▶ _Input_
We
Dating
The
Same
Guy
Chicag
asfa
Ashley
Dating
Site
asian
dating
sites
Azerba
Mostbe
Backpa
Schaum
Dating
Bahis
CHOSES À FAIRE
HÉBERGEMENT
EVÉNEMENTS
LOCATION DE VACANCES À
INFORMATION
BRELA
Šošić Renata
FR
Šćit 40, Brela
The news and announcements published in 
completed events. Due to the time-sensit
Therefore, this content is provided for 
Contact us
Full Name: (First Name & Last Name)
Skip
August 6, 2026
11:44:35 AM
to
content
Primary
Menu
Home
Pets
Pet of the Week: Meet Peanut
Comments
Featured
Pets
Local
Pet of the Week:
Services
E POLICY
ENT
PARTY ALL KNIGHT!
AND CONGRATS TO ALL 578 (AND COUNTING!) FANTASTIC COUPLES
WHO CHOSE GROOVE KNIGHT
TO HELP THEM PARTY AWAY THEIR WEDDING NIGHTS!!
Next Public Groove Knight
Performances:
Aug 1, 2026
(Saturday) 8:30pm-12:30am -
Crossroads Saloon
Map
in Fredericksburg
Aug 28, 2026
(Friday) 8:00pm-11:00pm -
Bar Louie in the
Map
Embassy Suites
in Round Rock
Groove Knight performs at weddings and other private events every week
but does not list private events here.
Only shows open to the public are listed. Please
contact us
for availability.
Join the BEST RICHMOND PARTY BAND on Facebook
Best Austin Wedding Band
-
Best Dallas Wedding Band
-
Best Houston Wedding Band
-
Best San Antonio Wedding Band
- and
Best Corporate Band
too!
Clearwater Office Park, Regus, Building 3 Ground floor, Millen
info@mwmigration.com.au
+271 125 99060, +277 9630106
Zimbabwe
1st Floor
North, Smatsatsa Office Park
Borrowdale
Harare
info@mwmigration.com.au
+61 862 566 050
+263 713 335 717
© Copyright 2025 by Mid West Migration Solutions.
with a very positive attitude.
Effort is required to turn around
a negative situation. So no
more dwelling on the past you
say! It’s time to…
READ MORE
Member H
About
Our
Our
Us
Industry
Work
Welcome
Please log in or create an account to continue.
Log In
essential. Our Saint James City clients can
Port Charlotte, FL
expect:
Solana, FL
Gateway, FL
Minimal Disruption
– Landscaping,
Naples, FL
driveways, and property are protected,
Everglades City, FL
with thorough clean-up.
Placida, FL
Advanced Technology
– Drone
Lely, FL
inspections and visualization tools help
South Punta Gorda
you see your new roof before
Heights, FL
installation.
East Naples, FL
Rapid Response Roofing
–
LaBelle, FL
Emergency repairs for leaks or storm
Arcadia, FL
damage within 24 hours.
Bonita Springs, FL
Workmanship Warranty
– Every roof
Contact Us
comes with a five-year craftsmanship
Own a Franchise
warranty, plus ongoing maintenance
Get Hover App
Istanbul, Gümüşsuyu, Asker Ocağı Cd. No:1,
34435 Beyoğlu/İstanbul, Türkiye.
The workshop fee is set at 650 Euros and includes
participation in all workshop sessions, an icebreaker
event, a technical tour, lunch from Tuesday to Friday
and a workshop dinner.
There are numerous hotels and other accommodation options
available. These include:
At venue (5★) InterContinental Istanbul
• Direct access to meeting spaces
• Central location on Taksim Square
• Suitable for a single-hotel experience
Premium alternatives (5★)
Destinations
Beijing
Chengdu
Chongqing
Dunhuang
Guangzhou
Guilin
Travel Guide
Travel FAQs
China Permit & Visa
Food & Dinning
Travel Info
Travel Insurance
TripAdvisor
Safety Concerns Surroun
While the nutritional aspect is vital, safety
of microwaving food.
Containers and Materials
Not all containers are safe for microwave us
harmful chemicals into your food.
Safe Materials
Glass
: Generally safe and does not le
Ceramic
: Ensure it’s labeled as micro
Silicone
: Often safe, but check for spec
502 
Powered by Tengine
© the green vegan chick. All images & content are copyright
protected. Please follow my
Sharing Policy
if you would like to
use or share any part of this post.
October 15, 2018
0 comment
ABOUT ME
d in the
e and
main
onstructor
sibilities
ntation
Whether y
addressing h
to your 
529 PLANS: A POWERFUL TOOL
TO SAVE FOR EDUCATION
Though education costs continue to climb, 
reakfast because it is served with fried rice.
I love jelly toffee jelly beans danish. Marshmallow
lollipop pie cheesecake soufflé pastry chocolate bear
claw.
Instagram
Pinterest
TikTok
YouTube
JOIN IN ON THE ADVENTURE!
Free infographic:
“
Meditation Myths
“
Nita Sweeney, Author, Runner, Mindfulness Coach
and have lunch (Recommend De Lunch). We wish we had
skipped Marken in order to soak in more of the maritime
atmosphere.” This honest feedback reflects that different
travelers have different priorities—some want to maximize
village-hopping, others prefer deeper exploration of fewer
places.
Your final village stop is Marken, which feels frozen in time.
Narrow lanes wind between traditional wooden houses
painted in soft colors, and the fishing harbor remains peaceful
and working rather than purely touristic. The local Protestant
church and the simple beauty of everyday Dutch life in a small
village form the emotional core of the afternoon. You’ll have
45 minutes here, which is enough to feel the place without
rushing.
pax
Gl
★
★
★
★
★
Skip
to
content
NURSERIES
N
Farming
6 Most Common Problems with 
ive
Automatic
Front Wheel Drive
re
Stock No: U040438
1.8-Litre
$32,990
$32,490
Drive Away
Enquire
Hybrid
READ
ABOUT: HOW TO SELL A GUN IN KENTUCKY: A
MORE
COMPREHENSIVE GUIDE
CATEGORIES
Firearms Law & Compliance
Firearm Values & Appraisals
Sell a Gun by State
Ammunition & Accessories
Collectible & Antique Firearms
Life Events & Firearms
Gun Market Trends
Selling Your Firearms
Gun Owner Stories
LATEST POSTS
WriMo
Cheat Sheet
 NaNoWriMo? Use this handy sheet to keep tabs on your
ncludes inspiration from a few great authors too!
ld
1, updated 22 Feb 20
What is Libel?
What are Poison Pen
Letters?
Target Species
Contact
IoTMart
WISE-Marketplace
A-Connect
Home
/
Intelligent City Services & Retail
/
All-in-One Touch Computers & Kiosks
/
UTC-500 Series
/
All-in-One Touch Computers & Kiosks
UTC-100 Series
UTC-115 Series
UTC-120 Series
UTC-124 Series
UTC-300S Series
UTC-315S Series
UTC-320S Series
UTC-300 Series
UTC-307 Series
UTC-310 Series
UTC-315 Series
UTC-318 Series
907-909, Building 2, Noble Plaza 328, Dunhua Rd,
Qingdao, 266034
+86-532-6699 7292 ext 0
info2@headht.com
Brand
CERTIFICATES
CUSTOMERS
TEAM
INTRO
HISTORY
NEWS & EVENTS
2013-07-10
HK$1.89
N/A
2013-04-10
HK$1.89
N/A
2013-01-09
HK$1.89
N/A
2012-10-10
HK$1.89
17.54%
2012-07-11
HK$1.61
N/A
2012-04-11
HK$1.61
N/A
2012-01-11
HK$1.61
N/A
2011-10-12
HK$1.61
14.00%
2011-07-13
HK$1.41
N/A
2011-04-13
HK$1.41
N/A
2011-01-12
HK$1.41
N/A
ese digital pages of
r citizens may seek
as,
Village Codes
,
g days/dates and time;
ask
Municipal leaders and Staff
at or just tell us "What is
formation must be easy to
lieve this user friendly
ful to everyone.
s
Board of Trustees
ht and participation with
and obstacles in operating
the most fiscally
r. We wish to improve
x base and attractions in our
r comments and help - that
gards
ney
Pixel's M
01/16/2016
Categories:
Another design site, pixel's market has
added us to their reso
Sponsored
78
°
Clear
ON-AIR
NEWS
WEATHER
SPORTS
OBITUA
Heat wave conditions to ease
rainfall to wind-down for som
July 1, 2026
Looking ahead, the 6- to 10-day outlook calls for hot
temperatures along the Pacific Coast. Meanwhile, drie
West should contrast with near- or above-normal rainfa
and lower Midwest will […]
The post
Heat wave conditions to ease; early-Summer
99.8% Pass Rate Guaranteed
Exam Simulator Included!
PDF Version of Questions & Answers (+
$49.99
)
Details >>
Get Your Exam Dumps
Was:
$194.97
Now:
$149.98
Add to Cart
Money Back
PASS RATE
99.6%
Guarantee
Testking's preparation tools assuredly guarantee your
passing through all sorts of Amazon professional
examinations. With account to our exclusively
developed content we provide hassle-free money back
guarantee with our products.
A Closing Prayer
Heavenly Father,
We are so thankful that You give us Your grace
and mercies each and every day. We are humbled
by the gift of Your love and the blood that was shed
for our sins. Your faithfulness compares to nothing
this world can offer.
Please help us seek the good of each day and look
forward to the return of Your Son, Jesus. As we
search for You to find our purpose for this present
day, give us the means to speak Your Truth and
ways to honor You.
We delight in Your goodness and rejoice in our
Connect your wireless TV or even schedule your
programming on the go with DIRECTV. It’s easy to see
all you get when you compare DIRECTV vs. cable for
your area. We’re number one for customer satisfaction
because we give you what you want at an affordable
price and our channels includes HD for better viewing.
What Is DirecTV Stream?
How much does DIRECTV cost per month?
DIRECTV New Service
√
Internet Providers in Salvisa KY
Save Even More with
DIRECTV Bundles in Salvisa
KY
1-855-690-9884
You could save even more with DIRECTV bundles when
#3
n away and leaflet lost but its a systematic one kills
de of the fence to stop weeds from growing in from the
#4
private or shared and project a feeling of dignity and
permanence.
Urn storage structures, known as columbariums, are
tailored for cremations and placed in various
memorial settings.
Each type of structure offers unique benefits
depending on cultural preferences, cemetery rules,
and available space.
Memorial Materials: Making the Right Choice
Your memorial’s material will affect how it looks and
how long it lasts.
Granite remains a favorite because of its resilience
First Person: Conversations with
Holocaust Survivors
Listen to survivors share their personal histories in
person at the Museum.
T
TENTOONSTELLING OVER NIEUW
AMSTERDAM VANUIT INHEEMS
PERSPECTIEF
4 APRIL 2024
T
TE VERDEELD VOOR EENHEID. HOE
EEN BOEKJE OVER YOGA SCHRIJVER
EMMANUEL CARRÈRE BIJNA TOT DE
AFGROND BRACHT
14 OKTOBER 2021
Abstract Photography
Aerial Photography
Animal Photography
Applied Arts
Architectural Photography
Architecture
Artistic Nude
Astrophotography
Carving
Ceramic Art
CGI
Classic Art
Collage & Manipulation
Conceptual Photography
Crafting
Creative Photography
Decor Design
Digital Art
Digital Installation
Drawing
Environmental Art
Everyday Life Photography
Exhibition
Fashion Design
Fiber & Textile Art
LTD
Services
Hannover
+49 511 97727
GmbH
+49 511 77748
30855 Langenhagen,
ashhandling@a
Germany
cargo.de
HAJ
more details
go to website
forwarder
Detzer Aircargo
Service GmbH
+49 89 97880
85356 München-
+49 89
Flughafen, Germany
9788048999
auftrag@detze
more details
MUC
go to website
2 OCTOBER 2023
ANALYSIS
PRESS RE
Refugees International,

▶ _Activity_
If a line in the entries includes the word "does", copy that line out.

▶ _Output for this exercise_
but does not list private events here.
: Generally safe and does not le
How much does DIRECTV cost per month?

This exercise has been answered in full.